By Nora Buli
OSLO (Reuters) – Norway’s depleted hydropower reservoirs have received a boost in the past few weeks from rain and efforts to save water, but stocks will remain low by the end of the winter, analysts and producers said.
Hydropower accounts for more than 90% of electricity production in Norway, much of it from plants relying on stored water, but reservoir levels fell to record lows this year after the driest 12-month spell in 26 years.
“We are still holding back water. There is no end date,” Christian Rynning-Toennesen, the head of Norway’s biggest producer Statkraft, told Reuters.

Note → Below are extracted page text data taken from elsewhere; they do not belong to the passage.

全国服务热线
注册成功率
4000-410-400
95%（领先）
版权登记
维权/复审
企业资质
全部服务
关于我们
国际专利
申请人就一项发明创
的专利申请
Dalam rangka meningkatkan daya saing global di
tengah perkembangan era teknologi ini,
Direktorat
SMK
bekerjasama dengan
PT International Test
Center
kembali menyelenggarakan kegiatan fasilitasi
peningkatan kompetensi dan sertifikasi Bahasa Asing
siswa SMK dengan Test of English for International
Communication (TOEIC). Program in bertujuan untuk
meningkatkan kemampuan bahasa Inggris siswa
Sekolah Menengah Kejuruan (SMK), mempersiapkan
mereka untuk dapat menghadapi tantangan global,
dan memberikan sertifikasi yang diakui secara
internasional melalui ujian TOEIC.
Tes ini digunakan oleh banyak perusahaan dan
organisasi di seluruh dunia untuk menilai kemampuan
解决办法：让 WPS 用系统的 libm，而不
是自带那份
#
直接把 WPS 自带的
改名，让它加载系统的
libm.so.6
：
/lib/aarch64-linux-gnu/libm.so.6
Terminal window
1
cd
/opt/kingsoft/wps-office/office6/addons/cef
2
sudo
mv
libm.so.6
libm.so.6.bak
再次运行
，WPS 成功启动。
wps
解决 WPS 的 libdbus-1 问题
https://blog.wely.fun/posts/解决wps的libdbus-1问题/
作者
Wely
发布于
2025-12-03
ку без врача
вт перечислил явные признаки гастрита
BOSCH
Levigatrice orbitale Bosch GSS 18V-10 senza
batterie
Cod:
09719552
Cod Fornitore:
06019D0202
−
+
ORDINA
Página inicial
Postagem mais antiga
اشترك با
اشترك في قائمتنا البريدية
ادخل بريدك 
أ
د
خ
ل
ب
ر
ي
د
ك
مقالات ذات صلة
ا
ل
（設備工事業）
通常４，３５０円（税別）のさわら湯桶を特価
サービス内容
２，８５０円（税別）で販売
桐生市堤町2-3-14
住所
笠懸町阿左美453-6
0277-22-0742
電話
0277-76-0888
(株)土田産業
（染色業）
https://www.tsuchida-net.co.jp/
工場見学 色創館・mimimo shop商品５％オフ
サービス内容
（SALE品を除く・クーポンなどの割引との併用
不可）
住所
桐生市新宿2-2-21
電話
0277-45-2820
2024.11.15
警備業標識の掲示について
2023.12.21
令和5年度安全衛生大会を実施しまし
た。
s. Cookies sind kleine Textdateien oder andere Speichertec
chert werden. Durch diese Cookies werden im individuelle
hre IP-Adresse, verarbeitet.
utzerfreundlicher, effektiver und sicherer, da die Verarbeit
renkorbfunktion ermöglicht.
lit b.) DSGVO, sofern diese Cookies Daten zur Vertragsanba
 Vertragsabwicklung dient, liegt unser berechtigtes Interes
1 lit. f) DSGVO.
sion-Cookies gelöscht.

But he also said the utility would gradually start using more of its water reserves.
“We will run our reservoirs lower in the winter, we always do this every year, but we can lower them less than we would do otherwise,” he said.
The dry spell prompted government calls for producers to save water for the winter, and low electricity output coupled with more rain helped to lift reservoir levels above historic lows.
“The situation is still low in southern Norway but not critically low, so I am quite relaxed that we can make it through this winter,” Rynning-Toennesen said.
GRAPHIC – Southern Norway Reservoir Levels
https://graphics.reuters.com/NORWAY-POWER/lgvdkmnegpo/chart.png
A key measure for assessing the resource availability is the hydrological balance, expressed in terawatt hours (TWh) above or below normal and where zero represents normality.
This balance was at an 18 TWh deficit in early September, but this is expected to shrink to a 7.5 TWh deficit in the week ending on Nov. 6, Ole Tom Djupskaas, a Nordic power market expert at Refinitiv, told Reuters.
“We will need solidly more precipitation than normal for a while to return to normal levels,” Djupskaas added.
By the start of December, the deficit could shrink to 3 TWh before rising again to 6 TWh by spring assuming normal precipitation levels, Tor Reier Lilleholt, head of analysis at Volue Insight, said.
“Our model simulates that producers will continue to save water until New Year before starting to use more of the water,” he said.